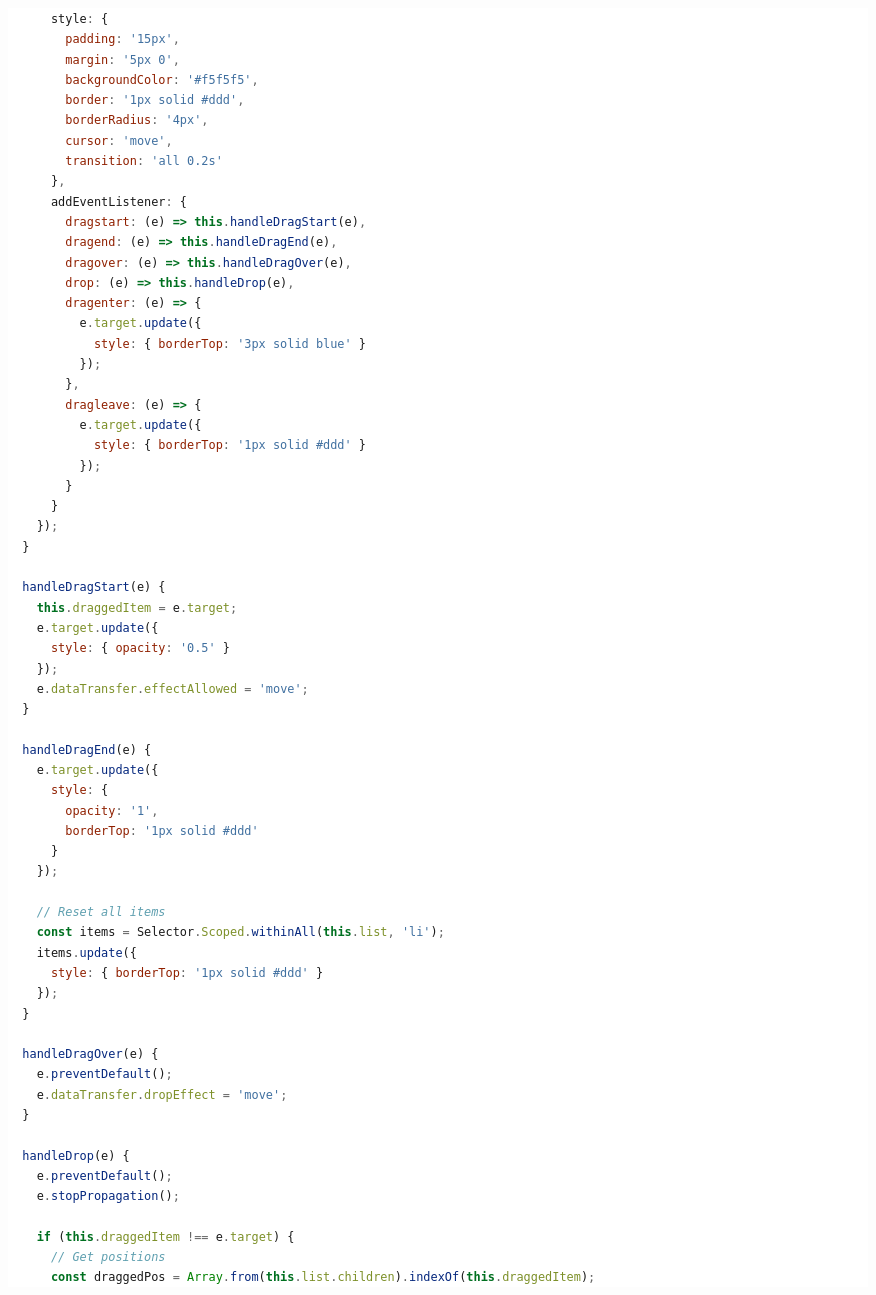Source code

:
 ```javascript
      style: {
        padding: '15px',
        margin: '5px 0',
        backgroundColor: '#f5f5f5',
        border: '1px solid #ddd',
        borderRadius: '4px',
        cursor: 'move',
        transition: 'all 0.2s'
      },
      addEventListener: {
        dragstart: (e) => this.handleDragStart(e),
        dragend: (e) => this.handleDragEnd(e),
        dragover: (e) => this.handleDragOver(e),
        drop: (e) => this.handleDrop(e),
        dragenter: (e) => {
          e.target.update({
            style: { borderTop: '3px solid blue' }
          });
        },
        dragleave: (e) => {
          e.target.update({
            style: { borderTop: '1px solid #ddd' }
          });
        }
      }
    });
  }
  
  handleDragStart(e) {
    this.draggedItem = e.target;
    e.target.update({
      style: { opacity: '0.5' }
    });
    e.dataTransfer.effectAllowed = 'move';
  }
  
  handleDragEnd(e) {
    e.target.update({
      style: { 
        opacity: '1',
        borderTop: '1px solid #ddd'
      }
    });
    
    // Reset all items
    const items = Selector.Scoped.withinAll(this.list, 'li');
    items.update({
      style: { borderTop: '1px solid #ddd' }
    });
  }
  
  handleDragOver(e) {
    e.preventDefault();
    e.dataTransfer.dropEffect = 'move';
  }
  
  handleDrop(e) {
    e.preventDefault();
    e.stopPropagation();
    
    if (this.draggedItem !== e.target) {
      // Get positions
      const draggedPos = Array.from(this.list.children).indexOf(this.draggedItem);
```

——

Exercise aim
Gather from the entries above all lines that include the string "const".

Reply to the task
    const items = Selector.Scoped.withinAll(this.list, 'li');
      const draggedPos = Array.from(this.list.children).indexOf(this.draggedItem);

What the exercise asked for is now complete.